During the years 1999 to 2005, I used to do a lot of technical assistance on the Mac platform. 95% of the time I was called to troubleshoot a ‘Mac problem’ or a ‘bug’, it turned out to be something caused by bad practices. Typically, the person had installed some dubious or poorly-written free software or hack that wreaked havoc on their Mac, triggering freezes or system conflicts. Or the user had ignored a warning and irretrievably deleted essential files. Or the user had followed the advice of some ‘tech-savvy friend’ to optimise their Mac, mistook the instructions, and ended up trashing documents required by the operating system. The examples are many. But I and other experienced Mac users I knew, with our pristine, finely-tuned systems, rarely encountered problems or bugs so egregious as to make us question what Apple was doing with regard to quality assurance. Today, I find this situation quite changed, and a lot of expert, long-time Mac users complaining about bugs and misbehaviours that can’t be attributed to user error or inexperience.
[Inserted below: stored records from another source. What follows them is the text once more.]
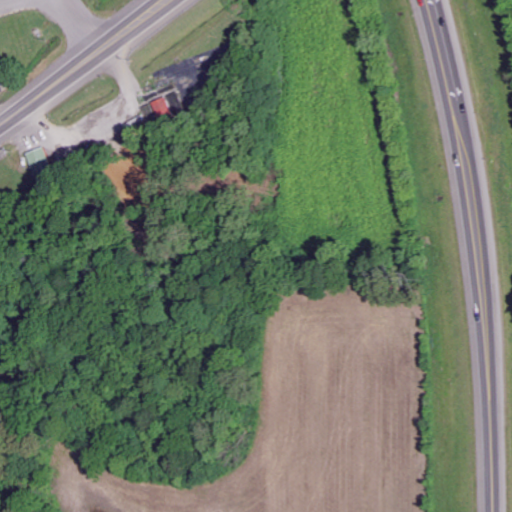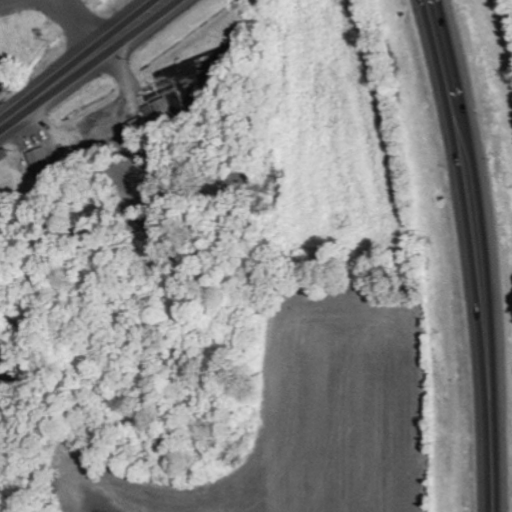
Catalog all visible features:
road: (84, 62)
building: (41, 160)
road: (480, 253)
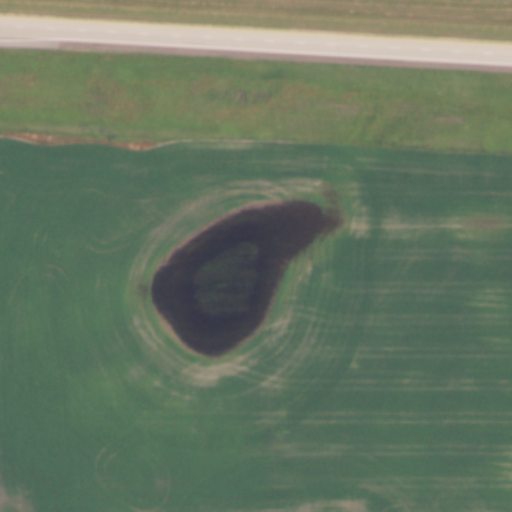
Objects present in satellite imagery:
road: (256, 38)
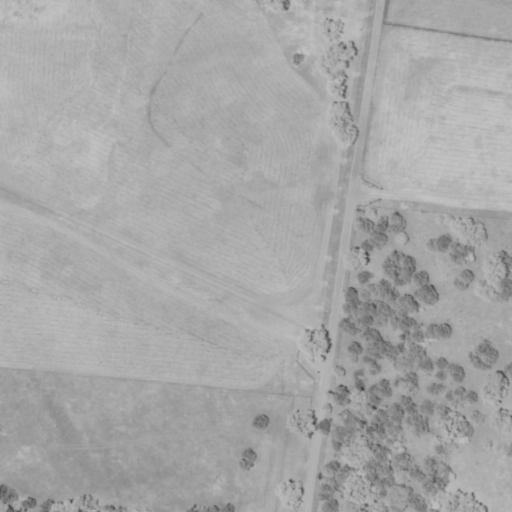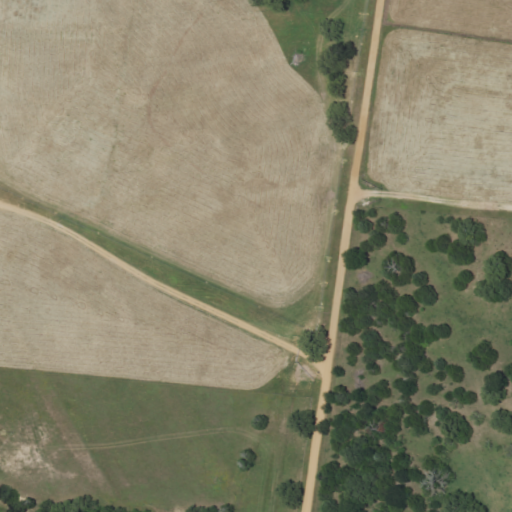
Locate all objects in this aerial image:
road: (341, 257)
road: (157, 275)
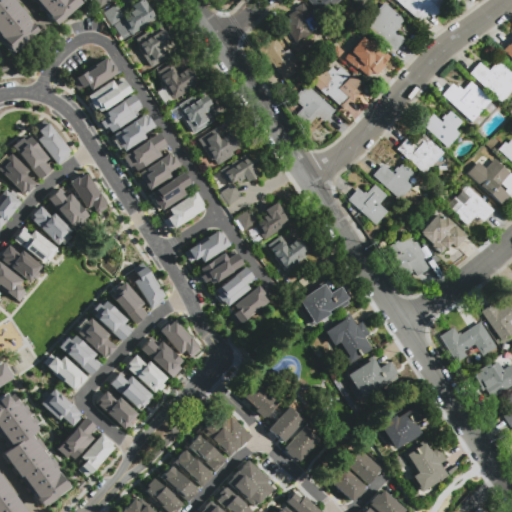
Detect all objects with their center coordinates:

That’s what I perceive to be more alarming.
Coda — Since there’s a lot of talking about Apple Maps in the interview with Cue and Federighi by Rick Tetzeli, let me give you a personal update on the matter. I still can’t rely on Apple Maps where I live. There are a lot of businesses that aren’t listed; a fair number of businesses that are listed closed down 2–3 years ago; and the app still can’t find my home address here in Valencia unless I write it down in its most complete form without omissions, otherwise it always suggests similar addresses from towns nearby. Google Maps is infinitely better, more accurate, with more pertinent suggestions and ‘educated guesses’ — and I use it without ever being logged into my Google account.